== Page text ==

The model developed by Google is capable of computing 896 key points on the face. It offers 2 models, one using a typical approach and a newer one using attention mechanism. The inference using the typical model runs in 17.0ms per person, the model using attention runs in 98.0ms per person, on a M1 Mac using ailia SDK .

Image from https://pixabay.com/photos/person-human-male-face-man-view-829966/

BlazeHand

This is another model developed by Google to compute keypoints on a hand. The inference runs in 11.75ms on a M1 Mac using ailia SDK.

Image from https://pixabay.com/photos/stop-no-photo-no-photographing-hand-565609/

MediapipeHolistic

This model combines BlazePose, FaceMesh and BlazeHand to efficiently compute the face, mesh and body keypoints in a single pass.

Source: https://colab.research.google.com/drive/1uCuA6We9T5r0WljspEHWPHXCT_2bMKUy

Multiple detectors can be used using the --detector option.

$ python3 mediapipe_holistic.py --detector

Road Detection

The task consists in segmenting parts of the image that represent the road.

RoadSegmentationAdas

This model, developed by Intel, is able to detect the drivable area and lane with high accuracy even on Japanese roads. The inference runs in 43.5ms on a M1 Mac using ailia SDK.

Image from https://www.pexels.com/ja-jp/video/854669/

Anomaly Detection

Anomaly or product defect detection is based on learning from images of normal products and segmentation of defective areas.

PaDiM

This model can can detect defects using Mahalanobis distance and covariance matrix after being trained on only about 200 images of products without defects. ResNet is used for feature extraction. The inference runs in 379.25ms on a M1 Mac using ailia SDK, where 6ms is spent running ResNet18, getting embedding vectors takes 40ms, and computing the Mahalanobis distance takes 333ms.

Image from MVTec AD datasets https://www.mvtec.com/company/research/datasets/mvtec-ad/

PaDiM can also be executed using a GUI originally developed by ax Inc. The results of defect detection can be obtained by giving images of products without anomaly in the Train images section, images presenting defects in Test images, and pressing the Train button. Finally the Test button lets you run the inference on a new image.

PaDiM GUI

The GUI can be started with the command

$ python3 padim_gui.py

Background Removal

This category of model segments elements from the foreground in an image and separate it from the background.

U2Net

This model can remove thew background on images of people as well other generic objects. The inference runs in 47.5ms using the base model, and 24.0ms usiong the U2NetP model on a M1 Mac using ailia SDK.

===
== Dataset records ==

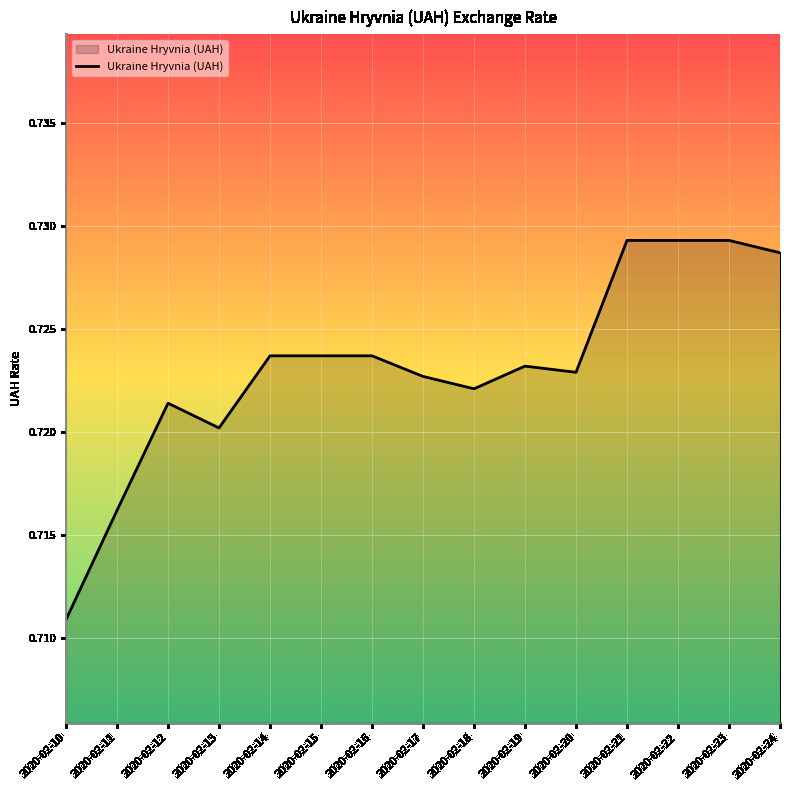

Which label corresponds to the smallest value in the chart?

2020-02-10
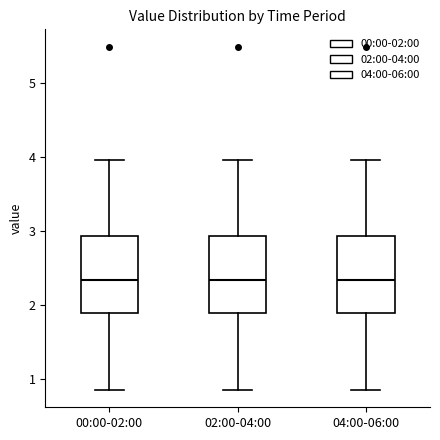

Where is the lower edge of the box for 00:00-02:00 on the y-axis? The values are not printed on the chart, so give them approximately, as read against the axis.

1.9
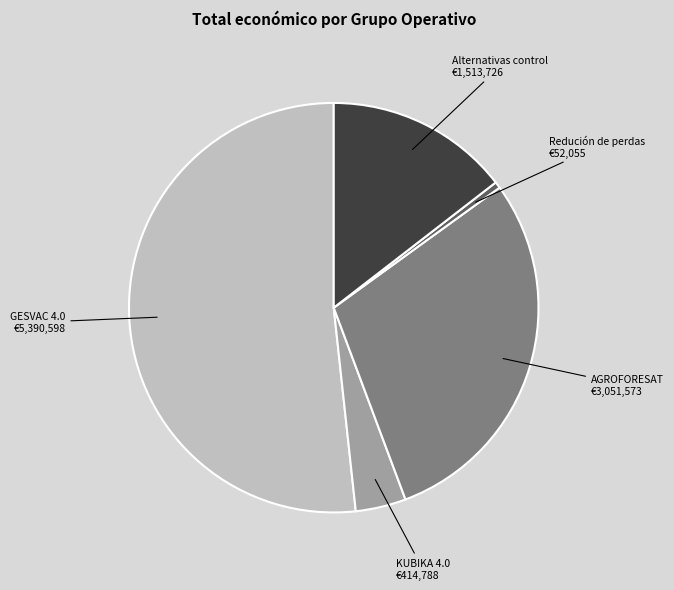

How many slices are in this pie chart?

5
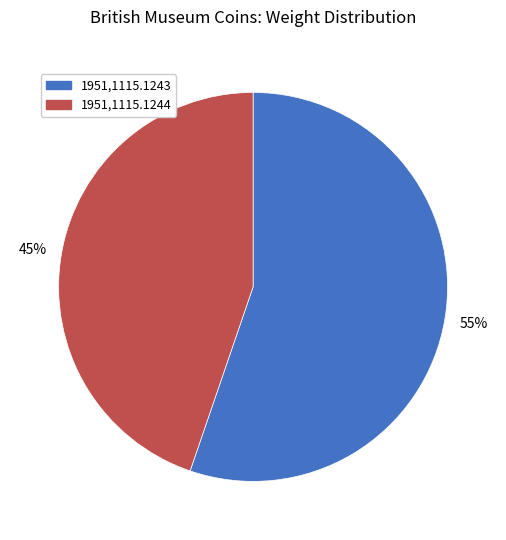

To the nearest percent, what is the average slice percentage?

50%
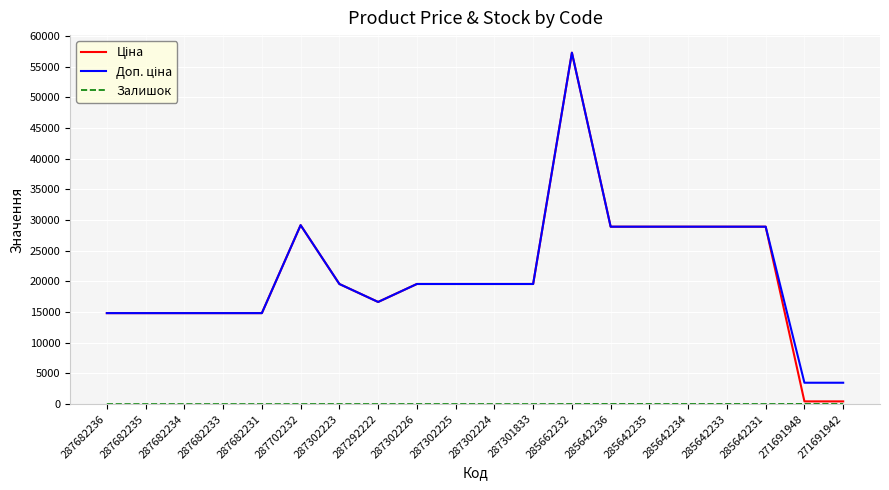

What is the difference between the highest and lowest values at 287301833?

19564.9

===

Required action A:
In the model overview, how long does BlazeHand inference take on an M1 Mac?
Required action B:
Write out the model overview from "The GUI can" down to "from the background.".
Required action C:
Using the model overview, mark each statement yes or no and quote the words that decide it: (i) PaDiM is trained on about 200 images of products without defects. (ii) RoadSegmentationAdas was developed by Google. (iii) MediapipeHolistic combines BlazePose, FaceMesh and BlazeHand.

Written reply A:
11.75ms, using ailia SDK.

Written reply B:
The GUI can be started with the command

$ python3 padim_gui.py

Background Removal

This category of model segments elements from the foreground in an image and separate it from the background.

Written reply C:
(i) Yes: "after being trained on only about 200 images of products without defects"
(ii) No: "This model, developed by Intel"
(iii) Yes: "This model combines BlazePose, FaceMesh and BlazeHand"